Sanjana also took the time to reflect on my recent blog entry entitled Human Rights 2.0 and raised some important questions and concerns. Indeed, Sanjana has a wealth of practical experience in securing fundamental rights of peoples and communities at risk with the use of technology. I very much value his insights and checks on reality, which our ICT working group at the OCHA 5+ Symposium greatly benefited from.
Sanjana asks for a definition of what I mean by Human Rights 2.0:
Perhaps the term requires a more precise definition that I encourage Patrick to provide. What would Human Rights 1.0 for example be in contradistinction to Human Rights 2.0? And what are the markers that one has upgraded to Human Rights 2.0? And say for example that initiatives similar to Eyes on Darfur are able to prevent wide-scale massacres, but are powerless to prevent the arbitrary violence against citizens by repressive governments or the continued violation of language rights (with significant implications on the larger human rights context). Would that still be Human Rights 2.0?
For me, buzzwords du jour are less important than the meaningful empowerment of those whose lives are on the line when it comes to HR protection and who don’t have time to become experts in ICT. That’s our job. We all get a high when we see HR activists use our technology – they simply trust the system to deliver results they could not have otherwise achieved, in a manner and media of their own choosing and design. The underlying technology is, for them, invisible and unimportant. What matters is not Human Rights 2.0, but about being as much of a pain in the arse as possible to those who violate human rights, by recording for posterity and with as much detail as possible, crimes against humanity and human decency.
I fully agree with Sanjana’s observations–indeed, who would not? Yes, Human Rights 2.0 is certainly a buzzword and I must confess (with head bowed in shame) that I enjoy the “creative writing” and entertaining analogies that Thomas Friedman is known for, e.g., “The Lexus and the Olive Tree“. That doesn’t mean I agree with most of his arguments.
In any case, yes, buzzwords are less important than the meaningful empowerment of those whose lives are on the line. Again, I hope that goes for all of us committed to civilian protection and human rights. Moreover, I fully share Sanjana’s conviction that what matters is to be as much of a pain in the backside to those who violate human rights as possible. Indeed, this is exactly how I answer questions from friends and colleagues regarding the topic of my dissertation: “Basically, I’m interested in how to [annoy] repressive regimes as much as possible using ICTs.”

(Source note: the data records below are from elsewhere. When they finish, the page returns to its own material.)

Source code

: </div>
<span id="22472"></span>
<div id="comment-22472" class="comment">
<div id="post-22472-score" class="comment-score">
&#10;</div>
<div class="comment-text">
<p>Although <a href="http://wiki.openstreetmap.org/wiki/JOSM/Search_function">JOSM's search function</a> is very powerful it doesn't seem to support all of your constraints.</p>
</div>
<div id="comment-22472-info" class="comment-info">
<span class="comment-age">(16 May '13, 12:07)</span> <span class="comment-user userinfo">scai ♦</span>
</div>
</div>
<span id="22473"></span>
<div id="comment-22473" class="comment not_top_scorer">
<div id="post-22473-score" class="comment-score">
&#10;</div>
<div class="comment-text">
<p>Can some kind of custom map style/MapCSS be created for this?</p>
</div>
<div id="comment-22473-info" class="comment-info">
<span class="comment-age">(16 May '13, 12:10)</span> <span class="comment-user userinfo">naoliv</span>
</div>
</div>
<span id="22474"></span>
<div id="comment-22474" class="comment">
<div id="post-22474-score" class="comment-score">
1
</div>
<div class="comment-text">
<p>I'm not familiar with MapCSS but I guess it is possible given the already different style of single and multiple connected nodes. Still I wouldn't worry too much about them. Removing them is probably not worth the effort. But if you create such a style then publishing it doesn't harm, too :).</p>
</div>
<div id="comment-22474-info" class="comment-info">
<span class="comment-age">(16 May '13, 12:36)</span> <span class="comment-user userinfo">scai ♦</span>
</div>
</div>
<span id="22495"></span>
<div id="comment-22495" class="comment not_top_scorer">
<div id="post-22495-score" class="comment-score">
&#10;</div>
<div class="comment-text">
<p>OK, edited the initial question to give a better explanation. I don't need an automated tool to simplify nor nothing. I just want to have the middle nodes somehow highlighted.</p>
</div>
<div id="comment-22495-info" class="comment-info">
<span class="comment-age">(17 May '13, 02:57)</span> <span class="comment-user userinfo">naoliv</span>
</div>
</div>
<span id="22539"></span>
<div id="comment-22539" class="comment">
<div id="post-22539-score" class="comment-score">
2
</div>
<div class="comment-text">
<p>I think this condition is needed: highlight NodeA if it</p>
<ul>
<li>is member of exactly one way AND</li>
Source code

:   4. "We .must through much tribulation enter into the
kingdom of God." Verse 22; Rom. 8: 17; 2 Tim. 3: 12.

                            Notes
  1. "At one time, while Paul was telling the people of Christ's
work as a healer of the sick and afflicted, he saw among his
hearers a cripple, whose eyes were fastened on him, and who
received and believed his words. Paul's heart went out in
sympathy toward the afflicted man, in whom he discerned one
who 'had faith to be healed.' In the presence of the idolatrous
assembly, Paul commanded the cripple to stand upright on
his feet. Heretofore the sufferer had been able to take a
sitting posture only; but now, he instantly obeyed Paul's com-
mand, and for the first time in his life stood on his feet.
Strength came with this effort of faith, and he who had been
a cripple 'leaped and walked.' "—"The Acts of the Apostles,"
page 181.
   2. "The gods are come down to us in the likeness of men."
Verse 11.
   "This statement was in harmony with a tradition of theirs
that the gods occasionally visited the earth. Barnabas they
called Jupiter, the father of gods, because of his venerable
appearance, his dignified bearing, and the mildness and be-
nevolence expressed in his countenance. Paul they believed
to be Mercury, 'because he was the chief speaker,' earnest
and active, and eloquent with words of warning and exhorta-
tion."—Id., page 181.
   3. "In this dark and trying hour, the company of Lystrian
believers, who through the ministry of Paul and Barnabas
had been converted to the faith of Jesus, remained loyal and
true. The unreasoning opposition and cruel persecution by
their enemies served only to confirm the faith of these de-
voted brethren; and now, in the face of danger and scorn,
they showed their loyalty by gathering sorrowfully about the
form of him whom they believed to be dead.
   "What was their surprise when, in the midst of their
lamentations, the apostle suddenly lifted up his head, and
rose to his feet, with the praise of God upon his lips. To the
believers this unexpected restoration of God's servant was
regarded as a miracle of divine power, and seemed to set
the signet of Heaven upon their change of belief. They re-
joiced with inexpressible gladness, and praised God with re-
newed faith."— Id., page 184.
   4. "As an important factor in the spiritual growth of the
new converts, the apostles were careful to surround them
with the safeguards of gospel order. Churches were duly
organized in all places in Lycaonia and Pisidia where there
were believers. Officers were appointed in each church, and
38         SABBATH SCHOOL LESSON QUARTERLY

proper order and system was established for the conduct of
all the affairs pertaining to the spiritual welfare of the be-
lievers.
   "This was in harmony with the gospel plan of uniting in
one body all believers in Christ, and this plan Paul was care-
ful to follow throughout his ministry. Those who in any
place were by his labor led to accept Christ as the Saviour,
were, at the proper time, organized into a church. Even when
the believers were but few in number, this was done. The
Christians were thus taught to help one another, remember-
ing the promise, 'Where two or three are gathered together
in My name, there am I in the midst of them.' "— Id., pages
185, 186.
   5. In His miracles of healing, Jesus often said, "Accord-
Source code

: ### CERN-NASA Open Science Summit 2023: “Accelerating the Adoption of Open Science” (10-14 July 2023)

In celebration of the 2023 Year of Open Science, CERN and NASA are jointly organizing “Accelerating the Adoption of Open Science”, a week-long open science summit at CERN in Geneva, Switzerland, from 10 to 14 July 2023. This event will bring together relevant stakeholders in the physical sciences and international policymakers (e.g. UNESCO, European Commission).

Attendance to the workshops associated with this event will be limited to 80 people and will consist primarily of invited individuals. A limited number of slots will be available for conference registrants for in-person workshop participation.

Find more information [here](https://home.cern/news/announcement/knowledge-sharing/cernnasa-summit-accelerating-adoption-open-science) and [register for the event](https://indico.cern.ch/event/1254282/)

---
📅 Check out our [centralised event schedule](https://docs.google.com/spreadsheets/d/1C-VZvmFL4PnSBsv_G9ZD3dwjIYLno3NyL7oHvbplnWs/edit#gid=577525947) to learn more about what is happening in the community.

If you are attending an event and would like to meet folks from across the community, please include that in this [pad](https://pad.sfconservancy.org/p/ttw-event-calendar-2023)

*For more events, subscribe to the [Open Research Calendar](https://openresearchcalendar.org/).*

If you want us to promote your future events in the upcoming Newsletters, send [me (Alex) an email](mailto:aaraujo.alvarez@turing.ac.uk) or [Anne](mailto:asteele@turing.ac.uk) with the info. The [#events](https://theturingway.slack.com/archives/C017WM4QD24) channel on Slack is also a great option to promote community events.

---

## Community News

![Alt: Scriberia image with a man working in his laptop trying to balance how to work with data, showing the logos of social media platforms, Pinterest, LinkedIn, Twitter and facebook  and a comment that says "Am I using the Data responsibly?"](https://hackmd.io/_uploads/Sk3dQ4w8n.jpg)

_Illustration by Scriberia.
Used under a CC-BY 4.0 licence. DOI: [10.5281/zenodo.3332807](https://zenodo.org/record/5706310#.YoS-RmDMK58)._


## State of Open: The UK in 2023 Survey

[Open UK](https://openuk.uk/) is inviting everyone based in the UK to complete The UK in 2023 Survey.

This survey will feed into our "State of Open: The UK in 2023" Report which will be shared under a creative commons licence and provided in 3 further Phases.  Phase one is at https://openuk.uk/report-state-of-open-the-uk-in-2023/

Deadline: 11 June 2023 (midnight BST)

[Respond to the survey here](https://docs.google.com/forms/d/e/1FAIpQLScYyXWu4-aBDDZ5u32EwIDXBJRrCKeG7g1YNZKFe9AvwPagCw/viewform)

So defining Human Rights 2.0 may really be more of an academic or theoretical exercise than one might care for. The purpose of my blog entry was simply to showcase a few hands-on projects that seek to employ technologies in innovative and practical ways. So while I would rather converse about the merits and challenges of those projects than seek a definition that meets the larger audience’s approval, here is my attempt nevertheless (with the understanding that I agree with all the qualifications articulated by Sanjana in his response).
My understanding of Web 2.0 is that it is a Social Web, and by that I mean a Read/Write Web, where user-generated content and peer-to-peer communication begins to eclipse traditional sources of information, ownership and communication architectures. (To this end, I’m a big fan of Yochai Benkler and his work on “The Wealth of Networks“). My use of Human Rights 2.0 is founded on the concept of people-centered human rights monitoring and protection. This approach is necessarily tied to my background in conflict early warning/response as well as my interest in nonviolent resistance and the potential of iRevolutions. To this end, I offer the following definition inspired from disaster early warning/response:
The objective of Human Rights 2.0 is to use ICTs to empower individuals and communities threatened by violence to act in sufficient time and in an appropriate manner so as to reduce the possibility of personal injury and loss of life.
The next step, as I recommended to AI during my conversations, is to provide local communities with access to the information depicted in very high resolution satellite imagery.
My use of the term Human Rights 2.0 highlights the potential contribution that new means/access to technologies can bring to the field of human rights, and does not imply a significant and irreversible process, let alone a Hegelian dialectic. Web 2.0 technology and related ICTs are not available or widespread in many countries around the world. At least this has been my experience while working in Morocco, the Western Sahara, Tunisia, the Gambia, Congro-Brazzaville, the Sudan, Uganda, Kenya, Ethiopia and most recently in Timor-Leste.